▼

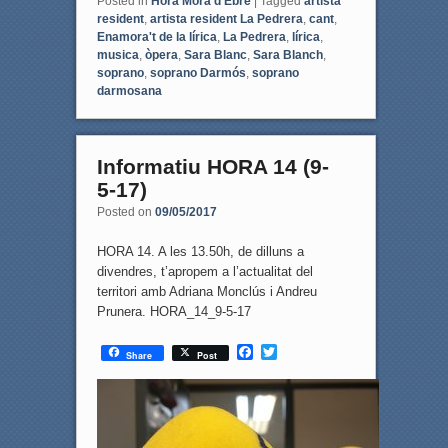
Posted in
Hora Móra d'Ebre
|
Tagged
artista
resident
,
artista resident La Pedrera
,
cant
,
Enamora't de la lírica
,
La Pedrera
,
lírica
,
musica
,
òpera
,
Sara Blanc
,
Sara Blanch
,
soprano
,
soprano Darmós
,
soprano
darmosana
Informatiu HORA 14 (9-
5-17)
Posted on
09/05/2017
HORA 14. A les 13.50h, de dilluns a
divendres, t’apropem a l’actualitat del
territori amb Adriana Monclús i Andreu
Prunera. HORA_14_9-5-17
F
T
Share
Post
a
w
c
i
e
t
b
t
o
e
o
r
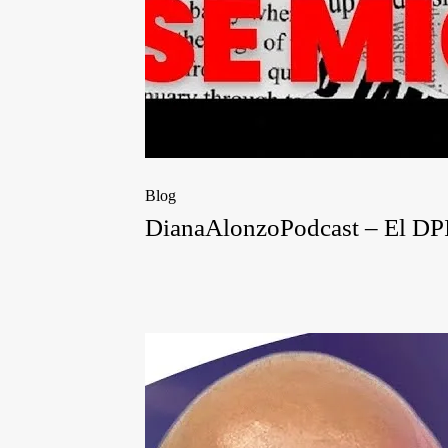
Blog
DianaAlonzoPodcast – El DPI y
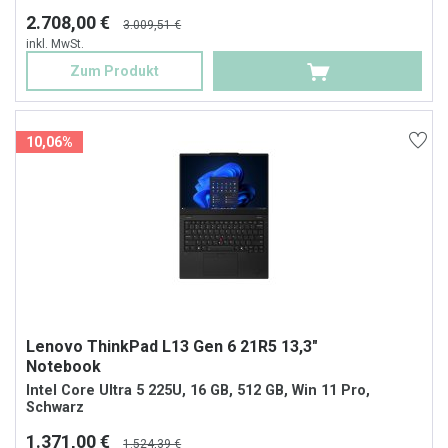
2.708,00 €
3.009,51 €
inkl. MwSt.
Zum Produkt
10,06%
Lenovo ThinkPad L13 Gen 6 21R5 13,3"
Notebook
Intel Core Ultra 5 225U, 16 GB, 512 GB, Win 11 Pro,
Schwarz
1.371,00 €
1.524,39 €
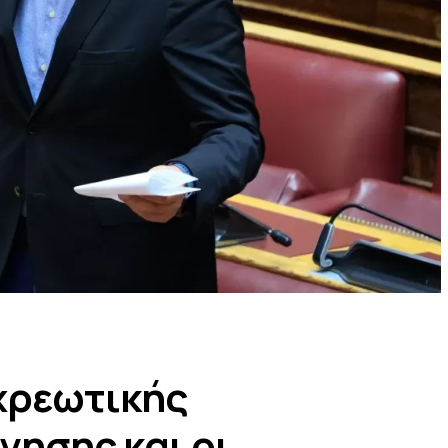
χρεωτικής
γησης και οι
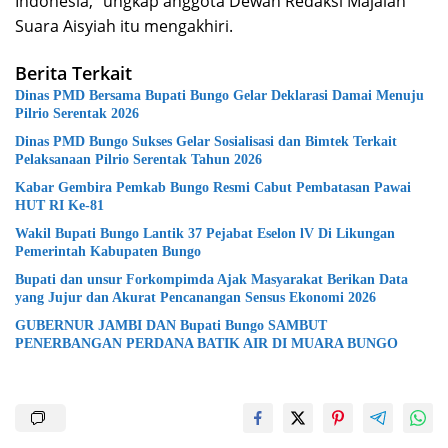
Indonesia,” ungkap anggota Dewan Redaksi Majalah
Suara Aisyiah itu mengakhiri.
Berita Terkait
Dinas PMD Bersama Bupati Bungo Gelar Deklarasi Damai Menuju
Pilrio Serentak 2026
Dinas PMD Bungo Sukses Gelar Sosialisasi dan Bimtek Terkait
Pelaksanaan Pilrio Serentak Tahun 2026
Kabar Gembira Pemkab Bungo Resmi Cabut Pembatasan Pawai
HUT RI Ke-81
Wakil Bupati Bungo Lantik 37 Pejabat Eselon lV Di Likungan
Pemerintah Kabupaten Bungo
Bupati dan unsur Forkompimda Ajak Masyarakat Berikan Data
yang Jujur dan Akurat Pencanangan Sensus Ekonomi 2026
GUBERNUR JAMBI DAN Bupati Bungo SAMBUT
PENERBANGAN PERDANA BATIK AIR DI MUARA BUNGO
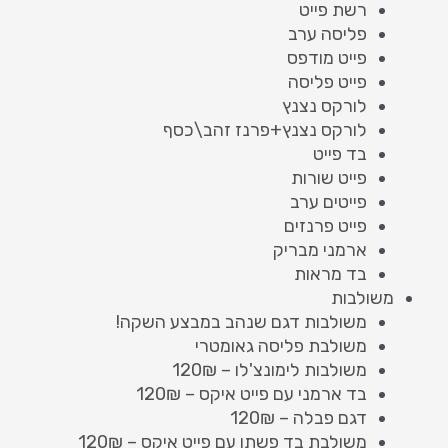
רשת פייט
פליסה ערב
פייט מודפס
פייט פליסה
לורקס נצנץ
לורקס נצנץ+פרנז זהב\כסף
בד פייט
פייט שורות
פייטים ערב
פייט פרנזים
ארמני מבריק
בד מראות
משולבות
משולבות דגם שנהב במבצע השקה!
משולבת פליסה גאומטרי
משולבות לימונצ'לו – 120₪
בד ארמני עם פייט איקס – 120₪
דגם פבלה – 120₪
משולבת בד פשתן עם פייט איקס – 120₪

▲

▶ **What you should do**
Note how many lines of the material contain the string "משולבות". Then report that number by itself.

▶ **Written solution**
3